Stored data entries

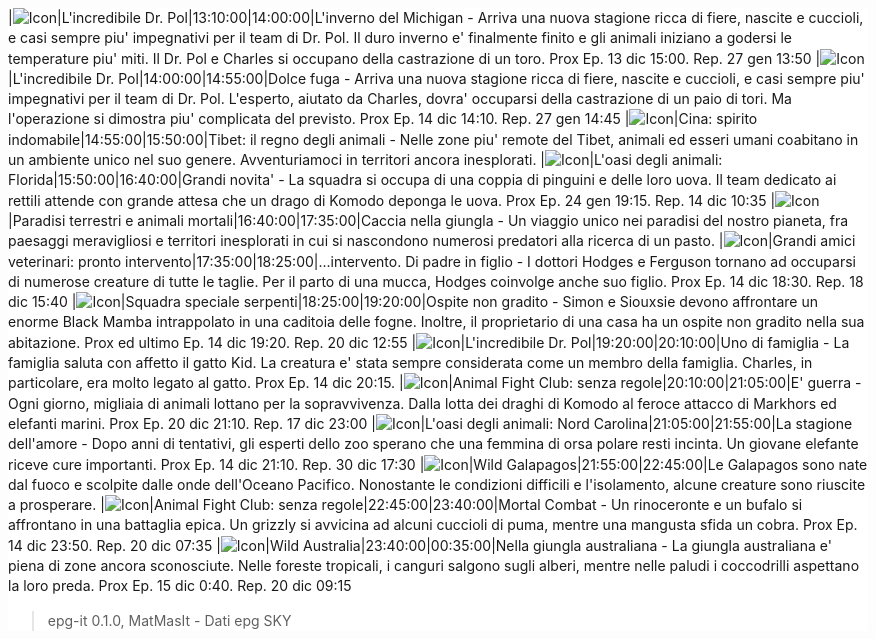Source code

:|![Icon](https://guidatv.sky.it/uuid/54d2ae20-3f3e-49ed-8b5a-9162fbde5ab9/cover?md5ChecksumParam=8b38bb87bcf37e9915e8d857717f4396)|L'incredibile Dr. Pol|13:10:00|14:00:00|L'inverno del Michigan - Arriva una nuova stagione ricca di fiere, nascite e cuccioli, e casi sempre piu' impegnativi per il team di Dr. Pol. Il duro inverno e' finalmente finito e gli animali iniziano a godersi le temperature piu' miti. Il Dr. Pol e Charles si occupano della castrazione di un toro. Prox Ep. 13 dic 15:00. Rep. 27 gen 13:50
|![Icon](https://guidatv.sky.it/uuid/fb7ca91a-0f23-487c-835c-9d6a11dc2ca2/cover?md5ChecksumParam=8b38bb87bcf37e9915e8d857717f4396)|L'incredibile Dr. Pol|14:00:00|14:55:00|Dolce fuga - Arriva una nuova stagione ricca di fiere, nascite e cuccioli, e casi sempre piu' impegnativi per il team di Dr. Pol. L'esperto, aiutato da Charles, dovra' occuparsi della castrazione di un paio di tori. Ma l'operazione si dimostra piu' complicata del previsto. Prox Ep. 14 dic 14:10. Rep. 27 gen 14:45
|![Icon](https://guidatv.sky.it/uuid/79f7a2ef-fb29-4689-b059-ad528405089e/cover?md5ChecksumParam=89d4482807e2490279ee60dc0ac90f62)|Cina: spirito indomabile|14:55:00|15:50:00|Tibet: il regno degli animali - Nelle zone piu' remote del Tibet, animali ed esseri umani coabitano in un ambiente unico nel suo genere. Avventuriamoci in territori ancora inesplorati.
|![Icon](https://guidatv.sky.it/uuid/360dda38-f571-4bc9-9c45-53f42ae82abc/cover?md5ChecksumParam=8cc9a7e8f6c11539bbda794e8789db16)|L'oasi degli animali: Florida|15:50:00|16:40:00|Grandi novita' - La squadra si occupa di una coppia di pinguini e delle loro uova. Il team dedicato ai rettili attende con grande attesa che un drago di Komodo deponga le uova. Prox Ep. 24 gen 19:15. Rep. 14 dic 10:35
|![Icon](https://guidatv.sky.it/uuid/9eb4b411-b6b1-42d4-ae9d-0aaf7b27a64c/cover?md5ChecksumParam=5bd3dcdfacf10ceb8c221d387c6a94be)|Paradisi terrestri e animali mortali|16:40:00|17:35:00|Caccia nella giungla - Un viaggio unico nei paradisi del nostro pianeta, fra paesaggi meravigliosi e territori inesplorati in cui si nascondono numerosi predatori alla ricerca di un pasto.
|![Icon](https://guidatv.sky.it/uuid/d4a4634d-bef7-4d08-bd8e-bd1e5414f245/cover?md5ChecksumParam=f2078c991f4f009739812157ac8d5e58)|Grandi amici veterinari: pronto intervento|17:35:00|18:25:00|...intervento. Di padre in figlio - I dottori Hodges e Ferguson tornano ad occuparsi di numerose creature di tutte le taglie. Per il parto di una mucca, Hodges coinvolge anche suo figlio. Prox Ep. 14 dic 18:30. Rep. 18 dic 15:40
|![Icon](https://guidatv.sky.it/uuid/cf964437-9459-404b-a53f-e5377f75d205/cover?md5ChecksumParam=286ae7eaac0f7b0f5dd60bf6fe7dcd64)|Squadra speciale serpenti|18:25:00|19:20:00|Ospite non gradito - Simon e Siouxsie devono affrontare un enorme Black Mamba intrappolato in una caditoia delle fogne. Inoltre, il proprietario di una casa ha un ospite non gradito nella sua abitazione. Prox ed ultimo Ep. 14 dic 19:20. Rep. 20 dic 12:55
|![Icon](https://guidatv.sky.it/uuid/a29716bc-b2d7-4f1a-9d14-4357af293023/cover?md5ChecksumParam=b03fc0082cccf53ea5b91ac7aa3f1c7a)|L'incredibile Dr. Pol|19:20:00|20:10:00|Uno di famiglia - La famiglia saluta con affetto il gatto Kid. La creatura e' stata sempre considerata come un membro della famiglia. Charles, in particolare, era molto legato al gatto. Prox Ep. 14 dic 20:15.
|![Icon](https://guidatv.sky.it/uuid/cd6f90be-c0ca-4d93-87f3-0dc8b67b6bee/cover?md5ChecksumParam=69f4a54ad7db6ffe78f68dd9c8ab689c)|Animal Fight Club: senza regole|20:10:00|21:05:00|E' guerra - Ogni giorno, migliaia di animali lottano per la sopravvivenza. Dalla lotta dei draghi di Komodo al feroce attacco di Markhors ed elefanti marini. Prox Ep. 20 dic 21:10. Rep. 17 dic 23:00
|![Icon](https://guidatv.sky.it/uuid/6de65c39-58a7-4c0b-8a42-bd3bdbea9995/cover?md5ChecksumParam=08adc1904ab3f7548e406150c53e213f)|L'oasi degli animali: Nord Carolina|21:05:00|21:55:00|La stagione dell'amore - Dopo anni di tentativi, gli esperti dello zoo sperano che una femmina di orsa polare resti incinta. Un giovane elefante riceve cure importanti. Prox Ep. 14 dic 21:10. Rep. 30 dic 17:30
|![Icon](https://guidatv.sky.it/uuid/b41ffe9b-2d91-4eab-96c2-4004876f4386/cover?md5ChecksumParam=b023e79460374fd1d96b0221af32a715)|Wild Galapagos|21:55:00|22:45:00|Le Galapagos sono nate dal fuoco e scolpite dalle onde dell'Oceano Pacifico. Nonostante le condizioni difficili e l'isolamento, alcune creature sono riuscite a prosperare.
|![Icon](https://guidatv.sky.it/uuid/85093fd7-08f9-47db-ba53-d5b163bf408a/cover?md5ChecksumParam=9ea939a0735e5ed4670d4a377c058dc5)|Animal Fight Club: senza regole|22:45:00|23:40:00|Mortal Combat - Un rinoceronte e un bufalo si affrontano in una battaglia epica. Un grizzly si avvicina ad alcuni cuccioli di puma, mentre una mangusta sfida un cobra. Prox Ep. 14 dic 23:50. Rep. 20 dic 07:35
|![Icon](https://guidatv.sky.it/uuid/e8a7ebb9-3683-48ae-afbf-c7e1a3bc9d03/cover?md5ChecksumParam=16fb3aa30f6872f840b7d8dc01d84472)|Wild Australia|23:40:00|00:35:00|Nella giungla australiana - La giungla australiana e' piena di zone ancora sconosciute. Nelle foreste tropicali, i canguri salgono sugli alberi, mentre nelle paludi i coccodrilli aspettano la loro preda. Prox Ep. 15 dic 0:40. Rep. 20 dic 09:15



 > epg-it 0.1.0, MatMasIt - Dati epg SKY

(TASK)
Copy every one of the lines above word for word, leaving out any pictures.

(WRITTEN REPLY)
Source code

:|![Icon](https://guidatv.sky.it/uuid/54d2ae20-3f3e-49ed-8b5a-9162fbde5ab9/cover?md5ChecksumParam=8b38bb87bcf37e9915e8d857717f4396)|L'incredibile Dr. Pol|13:10:00|14:00:00|L'inverno del Michigan - Arriva una nuova stagione ricca di fiere, nascite e cuccioli, e casi sempre piu' impegnativi per il team di Dr. Pol. Il duro inverno e' finalmente finito e gli animali iniziano a godersi le temperature piu' miti. Il Dr. Pol e Charles si occupano della castrazione di un toro. Prox Ep. 13 dic 15:00. Rep. 27 gen 13:50
|![Icon](https://guidatv.sky.it/uuid/fb7ca91a-0f23-487c-835c-9d6a11dc2ca2/cover?md5ChecksumParam=8b38bb87bcf37e9915e8d857717f4396)|L'incredibile Dr. Pol|14:00:00|14:55:00|Dolce fuga - Arriva una nuova stagione ricca di fiere, nascite e cuccioli, e casi sempre piu' impegnativi per il team di Dr. Pol. L'esperto, aiutato da Charles, dovra' occuparsi della castrazione di un paio di tori. Ma l'operazione si dimostra piu' complicata del previsto. Prox Ep. 14 dic 14:10. Rep. 27 gen 14:45
|![Icon](https://guidatv.sky.it/uuid/79f7a2ef-fb29-4689-b059-ad528405089e/cover?md5ChecksumParam=89d4482807e2490279ee60dc0ac90f62)|Cina: spirito indomabile|14:55:00|15:50:00|Tibet: il regno degli animali - Nelle zone piu' remote del Tibet, animali ed esseri umani coabitano in un ambiente unico nel suo genere. Avventuriamoci in territori ancora inesplorati.
|![Icon](https://guidatv.sky.it/uuid/360dda38-f571-4bc9-9c45-53f42ae82abc/cover?md5ChecksumParam=8cc9a7e8f6c11539bbda794e8789db16)|L'oasi degli animali: Florida|15:50:00|16:40:00|Grandi novita' - La squadra si occupa di una coppia di pinguini e delle loro uova. Il team dedicato ai rettili attende con grande attesa che un drago di Komodo deponga le uova. Prox Ep. 24 gen 19:15. Rep. 14 dic 10:35
|![Icon](https://guidatv.sky.it/uuid/9eb4b411-b6b1-42d4-ae9d-0aaf7b27a64c/cover?md5ChecksumParam=5bd3dcdfacf10ceb8c221d387c6a94be)|Paradisi terrestri e animali mortali|16:40:00|17:35:00|Caccia nella giungla - Un viaggio unico nei paradisi del nostro pianeta, fra paesaggi meravigliosi e territori inesplorati in cui si nascondono numerosi predatori alla ricerca di un pasto.
|![Icon](https://guidatv.sky.it/uuid/d4a4634d-bef7-4d08-bd8e-bd1e5414f245/cover?md5ChecksumParam=f2078c991f4f009739812157ac8d5e58)|Grandi amici veterinari: pronto intervento|17:35:00|18:25:00|...intervento. Di padre in figlio - I dottori Hodges e Ferguson tornano ad occuparsi di numerose creature di tutte le taglie. Per il parto di una mucca, Hodges coinvolge anche suo figlio. Prox Ep. 14 dic 18:30. Rep. 18 dic 15:40
|![Icon](https://guidatv.sky.it/uuid/cf964437-9459-404b-a53f-e5377f75d205/cover?md5ChecksumParam=286ae7eaac0f7b0f5dd60bf6fe7dcd64)|Squadra speciale serpenti|18:25:00|19:20:00|Ospite non gradito - Simon e Siouxsie devono affrontare un enorme Black Mamba intrappolato in una caditoia delle fogne. Inoltre, il proprietario di una casa ha un ospite non gradito nella sua abitazione. Prox ed ultimo Ep. 14 dic 19:20. Rep. 20 dic 12:55
|![Icon](https://guidatv.sky.it/uuid/a29716bc-b2d7-4f1a-9d14-4357af293023/cover?md5ChecksumParam=b03fc0082cccf53ea5b91ac7aa3f1c7a)|L'incredibile Dr. Pol|19:20:00|20:10:00|Uno di famiglia - La famiglia saluta con affetto il gatto Kid. La creatura e' stata sempre considerata come un membro della famiglia. Charles, in particolare, era molto legato al gatto. Prox Ep. 14 dic 20:15.
|![Icon](https://guidatv.sky.it/uuid/cd6f90be-c0ca-4d93-87f3-0dc8b67b6bee/cover?md5ChecksumParam=69f4a54ad7db6ffe78f68dd9c8ab689c)|Animal Fight Club: senza regole|20:10:00|21:05:00|E' guerra - Ogni giorno, migliaia di animali lottano per la sopravvivenza. Dalla lotta dei draghi di Komodo al feroce attacco di Markhors ed elefanti marini. Prox Ep. 20 dic 21:10. Rep. 17 dic 23:00
|![Icon](https://guidatv.sky.it/uuid/6de65c39-58a7-4c0b-8a42-bd3bdbea9995/cover?md5ChecksumParam=08adc1904ab3f7548e406150c53e213f)|L'oasi degli animali: Nord Carolina|21:05:00|21:55:00|La stagione dell'amore - Dopo anni di tentativi, gli esperti dello zoo sperano che una femmina di orsa polare resti incinta. Un giovane elefante riceve cure importanti. Prox Ep. 14 dic 21:10. Rep. 30 dic 17:30
|![Icon](https://guidatv.sky.it/uuid/b41ffe9b-2d91-4eab-96c2-4004876f4386/cover?md5ChecksumParam=b023e79460374fd1d96b0221af32a715)|Wild Galapagos|21:55:00|22:45:00|Le Galapagos sono nate dal fuoco e scolpite dalle onde dell'Oceano Pacifico. Nonostante le condizioni difficili e l'isolamento, alcune creature sono riuscite a prosperare.
|![Icon](https://guidatv.sky.it/uuid/85093fd7-08f9-47db-ba53-d5b163bf408a/cover?md5ChecksumParam=9ea939a0735e5ed4670d4a377c058dc5)|Animal Fight Club: senza regole|22:45:00|23:40:00|Mortal Combat - Un rinoceronte e un bufalo si affrontano in una battaglia epica. Un grizzly si avvicina ad alcuni cuccioli di puma, mentre una mangusta sfida un cobra. Prox Ep. 14 dic 23:50. Rep. 20 dic 07:35
|![Icon](https://guidatv.sky.it/uuid/e8a7ebb9-3683-48ae-afbf-c7e1a3bc9d03/cover?md5ChecksumParam=16fb3aa30f6872f840b7d8dc01d84472)|Wild Australia|23:40:00|00:35:00|Nella giungla australiana - La giungla australiana e' piena di zone ancora sconosciute. Nelle foreste tropicali, i canguri salgono sugli alberi, mentre nelle paludi i coccodrilli aspettano la loro preda. Prox Ep. 15 dic 0:40. Rep. 20 dic 09:15



 > epg-it 0.1.0, MatMasIt - Dati epg SKY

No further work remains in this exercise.